Carne Asada
- Author: Hilah Johnson
- Prep Time: 1 hour
- Cook Time: 30 mins
- Total Time: 1 hour 30 minutes
- Yield: 8 servings 1x
- 2 pounds very thinly cut flank steak (may be labeled as carne asada)
- Marinade:
- 12 ounces beer
- 1 small onion, sliced
- 1/4 cup lime juice
- 1/4 cup minced garlic
- 1/4 cup Worcestershire sauce
- 1 teaspoon salt
- 1 teaspoon chili powder
- 1/2 teaspoon black pepper
- Choose some or all:
- Bulb onions, 2-3 bunches
- Jalapeños, 6-12
- Anaheim or poblano peppers, 2-3
- Nopales (cactus paddles, de-spined), 3-4
- 1 pound Mexican chorizo links, butterflied
- For Quesadillas:
- Corn tortillas
- Chihuahua cheese
- For serving:
- Salsa, tortillas, cilantro, avocado
- Put the meat in a large bowl with the marinade ingredients and mix all together. Cover and let marinate at room temperature for about one hour. In the meantime, get your charcoal started.

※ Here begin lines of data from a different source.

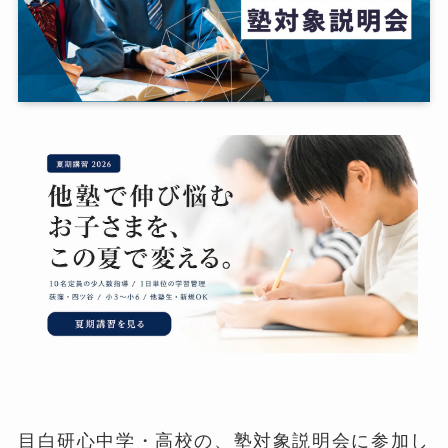
目白研心中学・高校の、塾対象説明会に参加し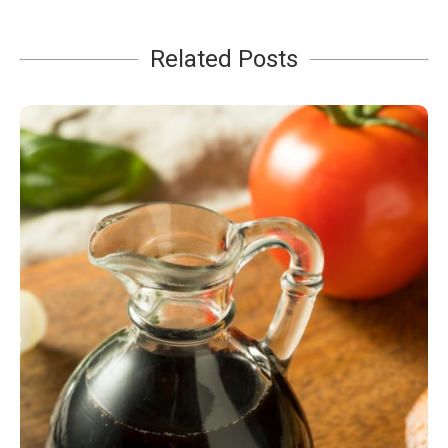
Related Posts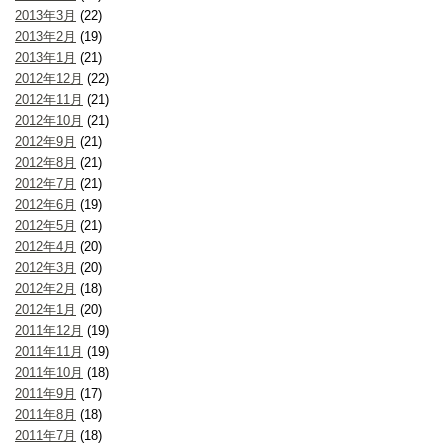
2013年3月
(22)
2013年2月
(19)
2013年1月
(21)
2012年12月
(22)
2012年11月
(21)
2012年10月
(21)
2012年9月
(21)
2012年8月
(21)
2012年7月
(21)
2012年6月
(19)
2012年5月
(21)
2012年4月
(20)
2012年3月
(20)
2012年2月
(18)
2012年1月
(20)
2011年12月
(19)
2011年11月
(19)
2011年10月
(18)
2011年9月
(17)
2011年8月
(18)
2011年7月
(18)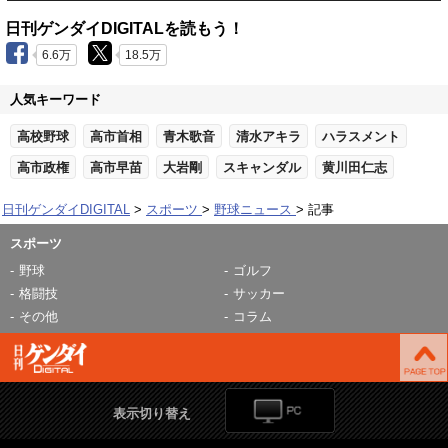
日刊ゲンダイDIGITALを読もう！
6.6万
18.5万
人気キーワード
高校野球
高市首相
青木歌音
清水アキラ
ハラスメント
高市政権
高市早苗
大岩剛
スキャンダル
黄川田仁志
日刊ゲンダイDIGITAL
スポーツ
野球ニュース
記事
スポーツ
野球
ゴルフ
格闘技
サッカー
その他
コラム
表示切り替え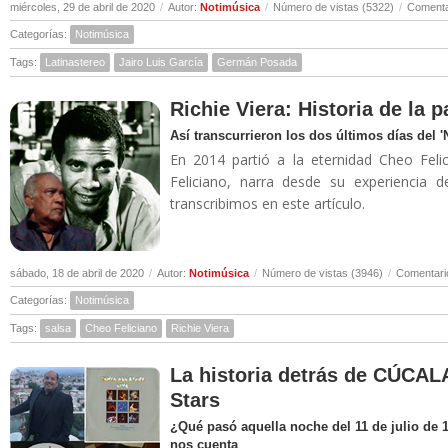
miércoles, 29 de abril de 2020
/
Autor:
Notimúsica
/
Número de vistas (5322)
/
Comenta
Categorías:
Notimúsica
Tags:
Latinastereo
Jairo Luis García
Germán Posada
Richie Viera: Historia de la 
Así transcurrieron los dos últimos días del 
En 2014 partió a la eternidad Cheo Felic
Feliciano, narra desde su experiencia 
transcribimos en este artículo.
sábado, 18 de abril de 2020
/
Autor:
Notimúsica
/
Número de vistas (3946)
/
Comentari
Categorías:
Notimúsica
Tags:
salsa
Cheo Feliciano
Richie Viera
La historia detrás de CÚCALA
Stars
¿Qué pasó aquella noche del 11 de julio de 
nos cuenta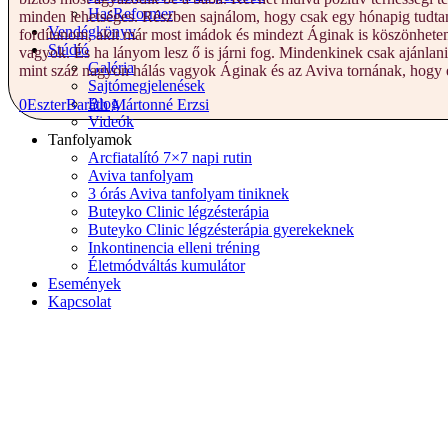
HasReformer
minden lehetséges. Részben sajnálom, hogy csak egy hónapig tudtam
Vendégkönyv
fordítanom, akit már most imádok és mindezt Áginak is köszönhetem
Stúdió
vagyok. És ha lányom lesz ő is járni fog. Mindenkinek csak ajánlani
Galéria
mint száz nagyon hálás vagyok Áginak és az Aviva tornának, hogy 
Sajtómegjelenések
Blog
0
Eszter
Baráth Mártonné Erzsi
Videók
Tanfolyamok
Arcfiatalító 7×7 napi rutin
Aviva tanfolyam
3 órás Aviva tanfolyam tiniknek
Buteyko Clinic légzésterápia
Buteyko Clinic légzésterápia gyerekeknek
Inkontinencia elleni tréning
Életmódváltás kumulátor
Események
Kapcsolat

- Once the charcoal is ready and your grill is very hot (about 450ºF) arrange the vegetables and the chorizo, placing the chorizo skin-side down. Cover and open the vents. Grill for about 10 minutes or until the chorizo are cooked on the bottom and the vegetables are getting soft. Turn everything.
- Cover and grill another 5-7 minutes until the vegetables are cooked and the chorizo is brown and crispy. Peppers should be pretty well blackened and nopales turn olive green.
- Keep those warm in a low oven (200ºF) while you grill the meat.
- Cover the grill again and let it reheat to about 450ºF.
- Lay the carne asada out in single layers, grilling for a minute or two on each side until brown with nice grill marks. You will have to do two batches. Keep warm in the oven while you make quesadillas.
- Let the grill cool off to around 300-350º to cook the quesadillas and heat tortillas for tacos.
- Make tacos! Slice the carne asada against the grain, slice nopales and peppers, and chop the chorizo. Serve with salsa and roasted jalapenos and bulb onions on the side.